Dominowski has worked with Rieker and the Wrightsville Beach School PTA since the beginning of the 2014-15 school year to coordinate a male presence at Wrightsville Beach School through a Watch D.O.G.S. program. Organized through the National Center for Fathering, the program has mobilized more than 2,000 local dads, grandfathers, uncles and other father figures who spend at least one day each year in 16 or 17 schools in southeastern North Carolina. Participation can be as fun as playing with kids at recess or as serious as helping students read and solve math problems. But after spending 21 years in elementary schools, Dominowski said having dads around, whether it’s in the cafeteria or in the classroom, helps reinforce positive student behavior, especially if the kids do not see male role models at home.

“Families are different these days. Sometimes there’s not a male role model in the home, and in elementary schools, you don’t see that many male teachers. I think it helps provide a different perspective for the kids, especially to get dads involved,” Dominowski said. “Traditionally, that role seems to be left with moms. When you get the dads in, it helps kids get that message that, yeah, dad thinks school is important, too.”

The Watch D.O.G.S. program is providing a structure for dads who are already pretty involved at Wrightsville Beach School, Caliva said. Reiker, who is helping to coordinate the program as top dog, is working with Dominowski to boost involvement for the upcoming school year.

“We’ve been active at the school, but really, we’re just getting up and running,” Rieker said.

Scott Biggs, who has worked to establish a Watch D.O.G.S. presence in southeastern North Carolina since 2011, said some of the most successful programs in the area are rooted in schools where male involvement in schools has been minimal.

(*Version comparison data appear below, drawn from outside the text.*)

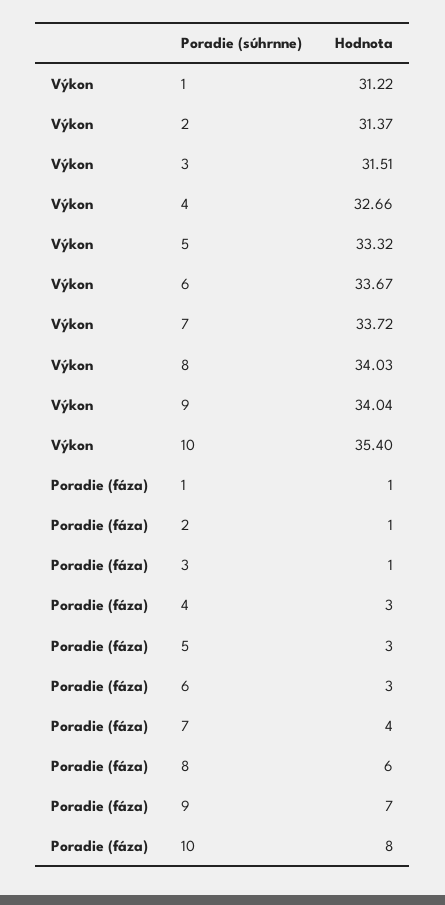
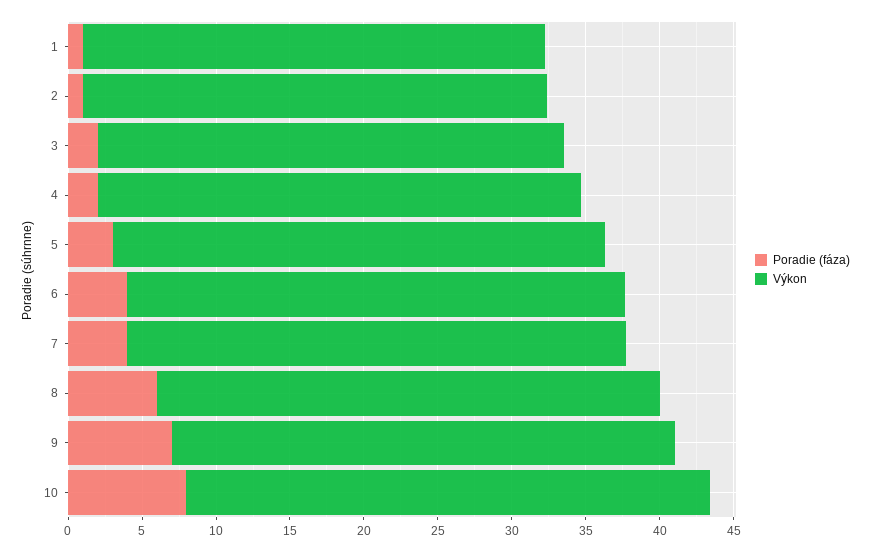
  {
    "Výkon": {
      "1": 31.22,
      "2": 31.37,
      "3": 31.51,
      "4": 32.66,
      "5": 33.32,
      "6": 33.67,
      "7": 33.72,
      "8": 34.03,
      "9": 34.04,
      "10": 35.4
    },
    "Poradie (fáza)": {
      "1": 1,
      "2": 1,
-     "3": 1,
+     "3": 2,
-     "4": 3,
+     "4": 2,
      "5": 3,
-     "6": 3,
+     "6": 4,
      "7": 4,
      "8": 6,
      "9": 7,
      "10": 8
    }
  }

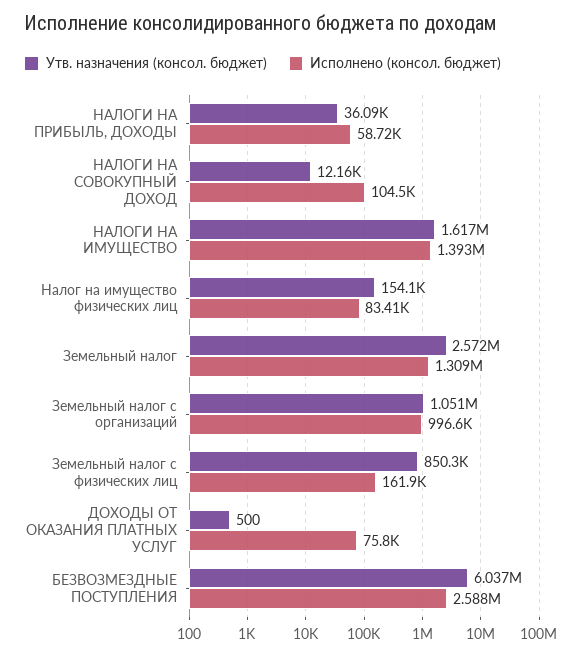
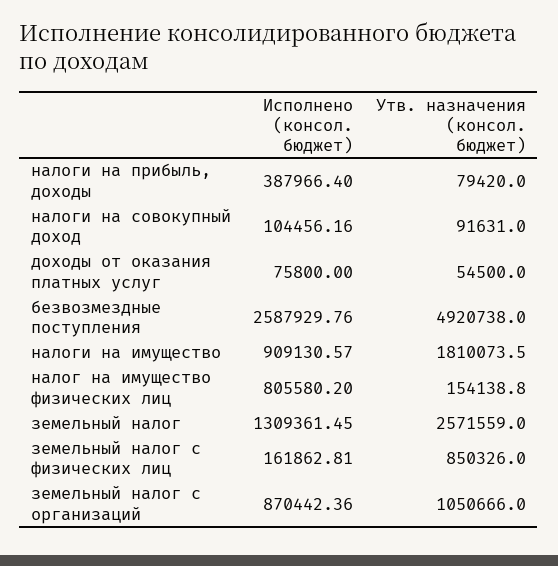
  {
    "Утв. назначения (консол. бюджет)": {
-     "НАЛОГИ НА ПРИБЫЛЬ, ДОХОДЫ": 36090,
+     "НАЛОГИ НА ПРИБЫЛЬ, ДОХОДЫ": 79420,
-     "НАЛОГИ НА СОВОКУПНЫЙ ДОХОД": 12160,
+     "НАЛОГИ НА СОВОКУПНЫЙ ДОХОД": 91631,
-     "НАЛОГИ НА ИМУЩЕСТВО": 1617000,
+     "НАЛОГИ НА ИМУЩЕСТВО": 1810073.5,
      "Налог на имущество физических лиц": 154138.8,
      "Земельный налог": 2571559,
      "Земельный налог с организаций": 1050666,
      "Земельный налог с физических лиц": 850326,
-     "ДОХОДЫ ОТ ОКАЗАНИЯ ПЛАТНЫХ УСЛУГ": 500,
+     "ДОХОДЫ ОТ ОКАЗАНИЯ ПЛАТНЫХ УСЛУГ": 54500,
-     "БЕЗВОЗМЕЗДНЫЕ ПОСТУПЛЕНИЯ": 6037000
+     "БЕЗВОЗМЕЗДНЫЕ ПОСТУПЛЕНИЯ": 4920738
    },
    "Исполнено (консол. бюджет)": {
-     "НАЛОГИ НА ПРИБЫЛЬ, ДОХОДЫ": 58720,
+     "НАЛОГИ НА ПРИБЫЛЬ, ДОХОДЫ": 387966.4,
      "НАЛОГИ НА СОВОКУПНЫЙ ДОХОД": 104456.16,
-     "НАЛОГИ НА ИМУЩЕСТВО": 1393000,
+     "НАЛОГИ НА ИМУЩЕСТВО": 909130.57,
-     "Налог на имущество физических лиц": 83410,
+     "Налог на имущество физических лиц": 805580.2,
      "Земельный налог": 1309361.45,
-     "Земельный налог с организаций": 996600,
+     "Земельный налог с организаций": 870442.36,
      "Земельный налог с физических лиц": 161862.81,
      "ДОХОДЫ ОТ ОКАЗАНИЯ ПЛАТНЫХ УСЛУГ": 75800,
      "БЕЗВОЗМЕЗДНЫЕ ПОСТУПЛЕНИЯ": 2587929.76
    }
  }

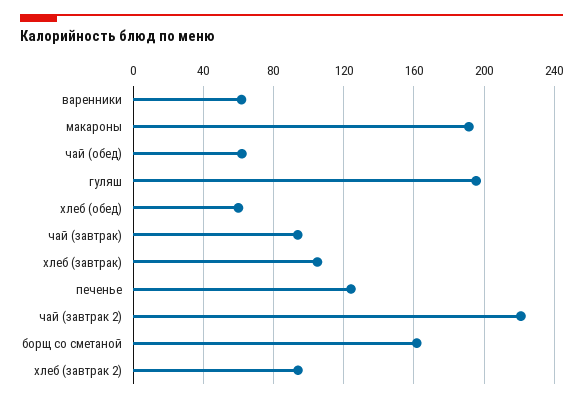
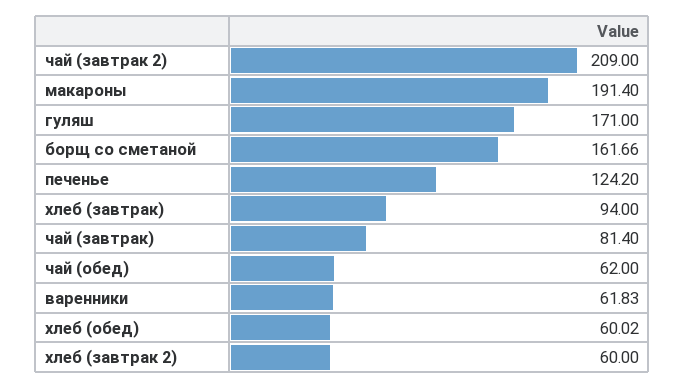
  {
    "варенники": 61.83,
    "макароны": 191.4,
    "чай (обед)": 62,
-   "гуляш": 195,
+   "гуляш": 171,
    "хлеб (обед)": 60.02,
-   "чай (завтрак)": 95,
+   "чай (завтрак)": 81.4,
-   "хлеб (завтрак)": 105,
+   "хлеб (завтрак)": 94,
    "печенье": 124.2,
-   "чай (завтрак 2)": 220,
+   "чай (завтрак 2)": 209,
    "борщ со сметаной": 161.66,
-   "хлеб (завтрак 2)": 95
+   "хлеб (завтрак 2)": 60
  }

“We’re trying to get dads to engage and reconnect in their kids’ lives,” Biggs said. “Often we, as dads, don’t know what we can do in the school to help. This is a program that’s good because it’s a really easy way to volunteer half a day or a day to participate in the kids’ lives.”

Biggs, who cited a childhood without an actively involved father as his motivation to be as involved as possible, said in some schools, the program has had to pull from nearby churches and community organizations to find men to participate, listing Williston Middle School as an example.

The presence of men in schools is more than an opportunity for men to get connected and feel good; it can help curb bullying and other acts of school violence, Biggs said.

“If we can get men actively involved, it cuts down on that because now there’s a male role model, a male presence, and just another set of eyes,” Biggs said.

Ben David, district attorney for New Hanover and Pender counties, serves as top dog at Forest Hills Elementary School, which welcomed the first Watch D.O.G.S. program in the area during the 2012-13 school year. Like Biggs, David listed reduced bullying and school violence as an immediate benefit of the program, but he said he also endorses the program for its long-term benefits.

“There’s a real deficit among some of the young people I’ve prosecuted, in terms of having a dad in their life. And so bringing in positive male role models to the schools has been a real benefit of this program. . . . We’re trying to reinforce good behavior, not just show up when there’s trouble,” David said.